Washington Monthly, Dec, 1996 by Suzannah Lessard

This ideological ardor was uncharacteristic of Stanford, who was not otherwise inclined toward intellectual constructs. Books, for him, were wallcovering. In general, his approach to architectural style was purely aesthetic and playfully eclectic: He could be as lighthearted in his choice of a style, and even in the mixing of styles, as he might be about choosing a costume for a ball. Yet concerning this matter of the appropriate natural style he came to fight with quasimoralistic fervor for the style of secular power against the style that was spiritual, individualistic, irregular, and full of darkness and mystery.

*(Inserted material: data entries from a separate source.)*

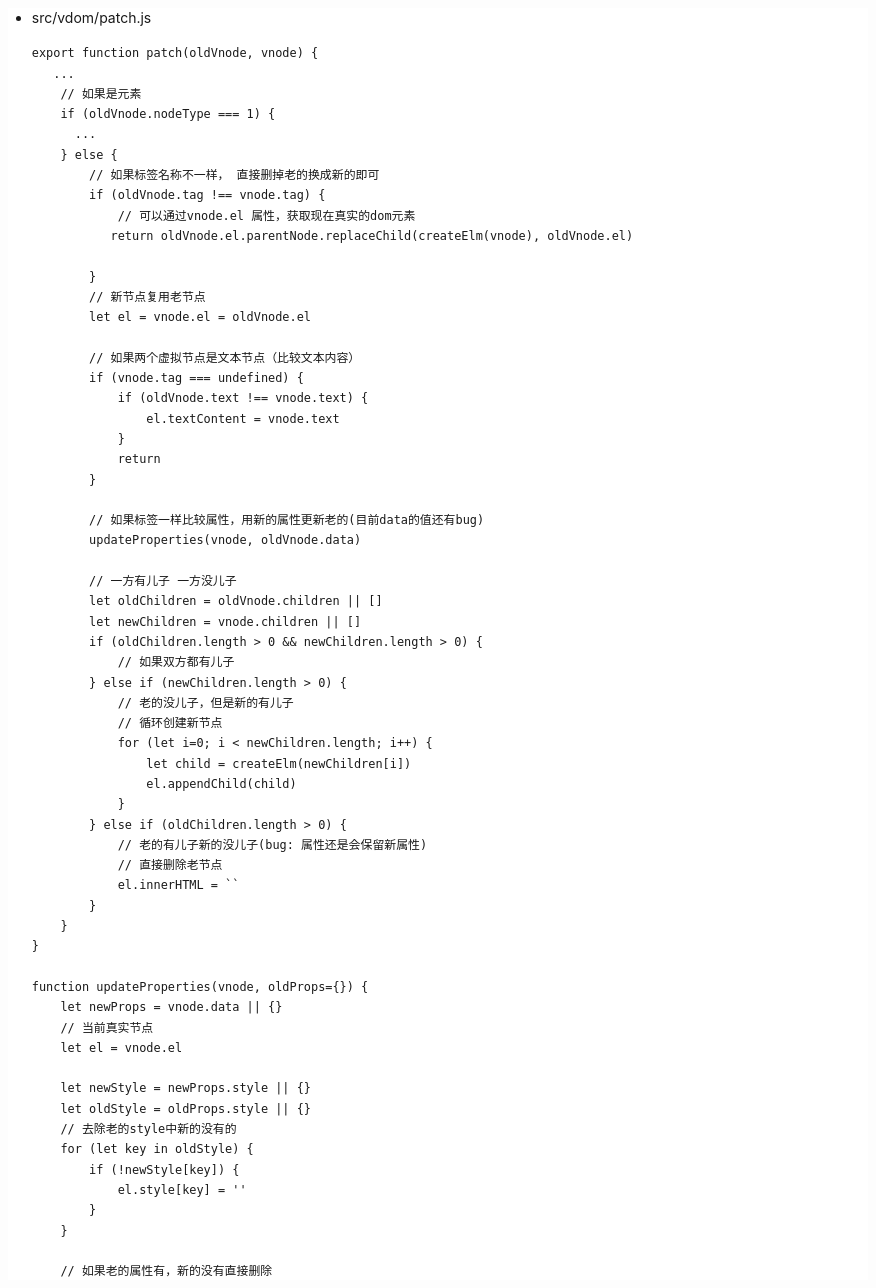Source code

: - src/vdom/patch.js

  ```
  export function patch(oldVnode, vnode) {
     ...
      // 如果是元素
      if (oldVnode.nodeType === 1) {
        ...
      } else {
          // 如果标签名称不一样， 直接删掉老的换成新的即可
          if (oldVnode.tag !== vnode.tag) {
              // 可以通过vnode.el 属性，获取现在真实的dom元素
             return oldVnode.el.parentNode.replaceChild(createElm(vnode), oldVnode.el)
          
          }
          // 新节点复用老节点
          let el = vnode.el = oldVnode.el
  
          // 如果两个虚拟节点是文本节点（比较文本内容）
          if (vnode.tag === undefined) {
              if (oldVnode.text !== vnode.text) {
                  el.textContent = vnode.text
              }
              return
          }
  
          // 如果标签一样比较属性，用新的属性更新老的(目前data的值还有bug)
          updateProperties(vnode, oldVnode.data)
  
          // 一方有儿子 一方没儿子
          let oldChildren = oldVnode.children || []
          let newChildren = vnode.children || []
          if (oldChildren.length > 0 && newChildren.length > 0) {
              // 如果双方都有儿子
          } else if (newChildren.length > 0) {
              // 老的没儿子，但是新的有儿子
              // 循环创建新节点
              for (let i=0; i < newChildren.length; i++) {
                  let child = createElm(newChildren[i])
                  el.appendChild(child)
              }
          } else if (oldChildren.length > 0) {
              // 老的有儿子新的没儿子(bug: 属性还是会保留新属性)
              // 直接删除老节点
              el.innerHTML = ``
          }
      }
  }
  
  function updateProperties(vnode, oldProps={}) {
      let newProps = vnode.data || {}
      // 当前真实节点
      let el = vnode.el
  
      let newStyle = newProps.style || {}
      let oldStyle = oldProps.style || {}
      // 去除老的style中新的没有的
      for (let key in oldStyle) {
          if (!newStyle[key]) {
              el.style[key] = ''
          }
      }
  
      // 如果老的属性有，新的没有直接删除
  ```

Stanford subscribed wholly to the idea that the new robber barons--the Whitneys, Goulds, and Villards who were McKim, Mead & White's clients--were the American descendants of the great Renaissance merchant princes, a new upper class that would be the backbone of the imperial nation Architects, in his view, fulfilled an additional patriotic mission by building appropriate housing for members of the new class, so that they could better fill their princely roles. The sense of heroic architectural mission was unaffected by such facts as that Villard went bankrupt in the spring of 1884, three months after moving into his mansion, or that, conversely, Ogden Mills (heir to a mining fortune) occupied the 65-room mansion that Stanford had expanded and redesigned for him at Staatsburg, New York--it was completed in 1897--for only a few weeks each year in the autumn. It's hard for us to see a moral mission in such an improvident extravagance, but Stanford, though he was touchy about matters of status, or perhaps because he was touchy about them, was not a clear thinker where issues of class--and particularly excess--were concerned. In 1896, he went to Madison Square Garden to hear William Jennings Bryan, the leader of a pro-labor movement, pitted against Eastern conservative mercantilism. Stanford was swept away and became Bryan's champion--until he realized that Bryan was attacking the clientele of McKim, Mead & White. Abruptly he took a position against Bryan as a demagogue.

In addition to properly housing our new Medicis, the architects of the time, perhaps Stanford more than any other, took on the task of teaching them good taste. This mission included helping them buy suitable furnishings and adornments for their palaces; indeed, Stanford relied for a good portion of his income on dealings in art to fill the houses that he designed. The statue attributed to Michelangelo recently discovered in the French Embassy in New York, formerly the Whitney mansion--designed and decorated by Stanford--exemplifies the service he provided his clients in this respect. He had an eye. But with this went a shamelessness about looting Europe of its treasures. He stripped palazzi not only of objects but of their ceilings, their mosaics, their very doorjambs and window frames, paying their impoverished owners the lowest price that he could. Once, when he saw a fountain in an Italian village square that he wanted for a client, he simply went to the police and made a deal for them to look the other way while he had the fountain wrenched out and carried off. He was of the opinion that it was the prerogative of an ascendant nation to appropriate the treasures of civilization.